Source document:

Early Maltese Migration to Australia

Documents relating to Early Maltese Migration to Australia

Department of Immigration, Western Australian Branch, General Correspondence File, ‘Maltese Immigrants and Stowaways’ [8 pages, 1927–34]

This contains a circular from the Home and Territories Department to the Collector of Customs concerning information from the Director of Emigration, Malta, August 1927, about some Maltese, not passed as suitable immigrants, who had succeeded in obtaining passports elsewhere and were proceeding to Australia as stowaways. The conditions for Maltese immigration are set out with a request that all Maltese arriving are scrutinised, stowaways prohibited from landing, and information supplied to the Department. Other correspondence concerning Maltese immigration in 1934 is also included. PP6/1, 1927/H/427

Prime Minister’s department, ‘Immigration Policy. Admission of Maltese’ [75 pages, 1926–27]

This contains a letter of June 1926 to J T Barnes, Deputy Director, Migration and Settlement Office, London, from Henry Casolani, Superintendent of Emigration, Malta, suggesting that an arrangement be made between the Commonwealth and Maltese governments for the migration to Australia of Maltese youths. The proposal was put before the State Premiers who responded unfavourably. Further representations followed from Senator Samut, Maltese Representative, Empire Parliamentary Delegation in October 1926 to extend the nomination system to Maltese in Australia, from the Premier of Malta, Ugo Mifsud, for sympathetic treatment, and from Colonel L S Amery for a review of the quota of 100 a month then operating. The reply pointed out that despite the quota, Maltese were granted a concession of only £10 landing money rather than the £40 required of all other ‘aliens’; however, nominations as requested were agreed to. There was concern over unemployment levels however, and numbers were still limited to 20 per month per state. In 1927 the Maltese government called for the abolition of the quota since its existence classed the Maltese who were ‘British subjects of white race’ as ‘aliens’; an assurance was given that numbers permitted under the quota would not be exceeded as a result. This proposal was subsequently adopted. A memorandum on Maltese Migration, giving the history during the 1920s is included. A458, G156/2 part 3

Prime Minister’s Department, ‘Immigration Restrictions Policy. Admission of Maltese’ [5 cm, 1917–30]

This is a very large file on Maltese immigration from 1917 to 1930. One section contains correspondence dealing with the abolition in 1923 of the quota of 260 Maltese per annum and the requirements for Maltese immigration, copies of The Maltese Migrant in Australia reprinted from the Fortnightly Review of 1929, a booklet entitled Awake Malta or the Hard Lesson of Emigration, press extracts and a report on Emigration from Malta, 1922–23.

Directions:
[1] According to the document on early Maltese migration to Australia, how much landing money were Maltese required to show instead of the £40 asked of other "aliens"?
[2] Duplicate the stretch of the document on early Maltese migration to Australia from "This is a very" through "from Malta, 1922–23.".
[3] Write the next part of the document on early Maltese migration to Australia, starting right after its last sentence.
The records are not needed for any of this work.

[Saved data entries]
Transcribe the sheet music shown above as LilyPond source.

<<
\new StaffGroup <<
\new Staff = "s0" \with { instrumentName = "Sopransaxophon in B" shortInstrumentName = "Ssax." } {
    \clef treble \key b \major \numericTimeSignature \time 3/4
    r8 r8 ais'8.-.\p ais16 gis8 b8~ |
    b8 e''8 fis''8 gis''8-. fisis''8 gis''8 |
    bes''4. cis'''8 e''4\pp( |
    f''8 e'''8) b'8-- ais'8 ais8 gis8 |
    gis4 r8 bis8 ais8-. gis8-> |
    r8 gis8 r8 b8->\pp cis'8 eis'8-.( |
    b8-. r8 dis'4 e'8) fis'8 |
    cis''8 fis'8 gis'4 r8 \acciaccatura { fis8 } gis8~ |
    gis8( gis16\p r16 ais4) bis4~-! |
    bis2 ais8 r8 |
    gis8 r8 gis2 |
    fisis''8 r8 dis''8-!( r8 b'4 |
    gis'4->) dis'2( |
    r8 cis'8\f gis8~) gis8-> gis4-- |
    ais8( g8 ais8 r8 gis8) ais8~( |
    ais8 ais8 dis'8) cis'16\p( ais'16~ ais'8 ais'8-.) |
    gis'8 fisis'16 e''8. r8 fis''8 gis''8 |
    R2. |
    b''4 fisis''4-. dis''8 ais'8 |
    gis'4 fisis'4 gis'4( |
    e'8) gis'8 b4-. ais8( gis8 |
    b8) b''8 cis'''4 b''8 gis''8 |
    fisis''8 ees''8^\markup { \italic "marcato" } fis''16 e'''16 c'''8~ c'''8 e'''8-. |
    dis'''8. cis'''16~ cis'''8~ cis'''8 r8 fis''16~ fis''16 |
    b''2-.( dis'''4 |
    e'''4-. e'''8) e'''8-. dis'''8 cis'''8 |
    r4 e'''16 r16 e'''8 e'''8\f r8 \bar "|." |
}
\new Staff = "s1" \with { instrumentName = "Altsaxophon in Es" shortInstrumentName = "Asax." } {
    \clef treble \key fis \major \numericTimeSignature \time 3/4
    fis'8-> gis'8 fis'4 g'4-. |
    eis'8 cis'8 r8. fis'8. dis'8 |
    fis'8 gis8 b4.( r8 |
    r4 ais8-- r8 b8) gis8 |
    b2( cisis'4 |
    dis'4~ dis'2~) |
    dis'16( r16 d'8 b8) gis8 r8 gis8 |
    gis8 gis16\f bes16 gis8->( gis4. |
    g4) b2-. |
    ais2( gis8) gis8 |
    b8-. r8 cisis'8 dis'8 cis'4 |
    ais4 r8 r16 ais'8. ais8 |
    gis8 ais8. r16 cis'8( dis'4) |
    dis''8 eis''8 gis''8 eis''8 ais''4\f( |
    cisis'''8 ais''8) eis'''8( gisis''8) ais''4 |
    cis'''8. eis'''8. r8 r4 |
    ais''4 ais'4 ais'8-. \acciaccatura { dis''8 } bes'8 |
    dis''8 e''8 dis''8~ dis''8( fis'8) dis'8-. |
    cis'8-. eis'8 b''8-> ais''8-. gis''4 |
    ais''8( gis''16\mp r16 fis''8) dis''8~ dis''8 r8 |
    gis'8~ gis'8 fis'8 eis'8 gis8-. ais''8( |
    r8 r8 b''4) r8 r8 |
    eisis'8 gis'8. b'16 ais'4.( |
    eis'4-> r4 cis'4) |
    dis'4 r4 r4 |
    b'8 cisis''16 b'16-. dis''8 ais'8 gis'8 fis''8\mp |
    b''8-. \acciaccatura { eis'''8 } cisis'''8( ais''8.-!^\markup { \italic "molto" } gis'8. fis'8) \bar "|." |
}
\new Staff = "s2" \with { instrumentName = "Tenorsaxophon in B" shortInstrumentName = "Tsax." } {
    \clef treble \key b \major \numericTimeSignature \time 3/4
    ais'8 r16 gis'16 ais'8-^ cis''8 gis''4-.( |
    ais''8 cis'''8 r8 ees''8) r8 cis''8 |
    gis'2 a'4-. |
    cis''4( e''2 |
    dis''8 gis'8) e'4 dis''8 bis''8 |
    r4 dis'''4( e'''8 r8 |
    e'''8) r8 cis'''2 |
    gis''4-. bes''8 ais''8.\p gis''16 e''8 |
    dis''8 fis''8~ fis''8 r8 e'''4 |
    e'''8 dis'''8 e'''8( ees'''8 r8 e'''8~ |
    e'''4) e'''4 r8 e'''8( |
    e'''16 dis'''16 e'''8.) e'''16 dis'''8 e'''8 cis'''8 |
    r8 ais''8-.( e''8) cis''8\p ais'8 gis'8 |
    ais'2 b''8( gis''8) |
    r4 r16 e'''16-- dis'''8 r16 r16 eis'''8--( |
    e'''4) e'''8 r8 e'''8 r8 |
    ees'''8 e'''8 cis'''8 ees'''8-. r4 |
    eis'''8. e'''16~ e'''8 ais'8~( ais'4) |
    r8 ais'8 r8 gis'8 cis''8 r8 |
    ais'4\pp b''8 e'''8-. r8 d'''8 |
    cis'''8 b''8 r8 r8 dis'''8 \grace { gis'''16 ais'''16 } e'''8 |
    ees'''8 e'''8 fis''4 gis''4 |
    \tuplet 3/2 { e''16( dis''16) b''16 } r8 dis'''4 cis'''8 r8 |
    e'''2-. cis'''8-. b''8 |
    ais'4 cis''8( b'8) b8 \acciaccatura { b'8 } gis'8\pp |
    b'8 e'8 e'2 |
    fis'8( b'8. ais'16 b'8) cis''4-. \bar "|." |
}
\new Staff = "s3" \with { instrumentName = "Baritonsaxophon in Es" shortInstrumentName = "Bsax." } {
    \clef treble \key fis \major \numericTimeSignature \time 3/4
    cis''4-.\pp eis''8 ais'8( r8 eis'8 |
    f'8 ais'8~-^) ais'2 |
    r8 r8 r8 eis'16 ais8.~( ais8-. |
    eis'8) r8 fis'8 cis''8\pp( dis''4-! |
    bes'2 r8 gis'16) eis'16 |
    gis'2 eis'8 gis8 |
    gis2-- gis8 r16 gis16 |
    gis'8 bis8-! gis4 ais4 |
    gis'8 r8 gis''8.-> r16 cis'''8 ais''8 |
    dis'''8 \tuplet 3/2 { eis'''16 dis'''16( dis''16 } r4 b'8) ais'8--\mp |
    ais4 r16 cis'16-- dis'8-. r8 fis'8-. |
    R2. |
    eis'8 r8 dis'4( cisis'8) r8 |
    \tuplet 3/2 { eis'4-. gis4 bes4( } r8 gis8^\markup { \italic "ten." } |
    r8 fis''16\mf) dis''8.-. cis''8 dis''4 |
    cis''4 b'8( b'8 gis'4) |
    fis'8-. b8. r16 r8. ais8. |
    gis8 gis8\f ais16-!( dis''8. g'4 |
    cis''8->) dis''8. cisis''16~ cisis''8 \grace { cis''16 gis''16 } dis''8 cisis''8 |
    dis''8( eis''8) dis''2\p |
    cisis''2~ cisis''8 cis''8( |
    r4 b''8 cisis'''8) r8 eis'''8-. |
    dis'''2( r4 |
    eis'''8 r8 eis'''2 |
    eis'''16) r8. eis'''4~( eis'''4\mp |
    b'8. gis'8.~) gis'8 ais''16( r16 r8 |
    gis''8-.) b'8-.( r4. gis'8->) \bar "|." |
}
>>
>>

Solved tasks:
[1] £10

[2]
This is a very large file on Maltese immigration from 1917 to 1930. One section contains correspondence dealing with the abolition in 1923 of the quota of 260 Maltese per annum and the requirements for Maltese immigration, copies of The Maltese Migrant in Australia reprinted from the Fortnightly Review of 1929, a booklet entitled Awake Malta or the Hard Lesson of Emigration, press extracts and a report on Emigration from Malta, 1922–23.

[3]
Another section covers repercussions of the detention of 214 Maltese who arrived in 1916 on the SS Gange, expenses incurred by the shipping company for losses, maintenance and return passages for 6 Maltese suffering from trachoma, and the exclusion of Maltese from August 1917 to 1920.

The file includes correspondence on the nature of and reasons for the restrictions, (with comparisons made with Italian immigration and much discussion over whether the restrictions were imposed because Maltese were regarded as ‘coloured’), the agreement with the Maltese government in 1920 to admit Maltese, provided numbers did not exceed 260 per annum (based on the average yearly numbers for 1912 to 1914). Questions arose in 1922 as to whether the concessions given to certain European nationalities in connection with nominated passages could be applied to Maltese, and in 1923 in regard to Maltese immigration into the Kimberley district of Western Australia.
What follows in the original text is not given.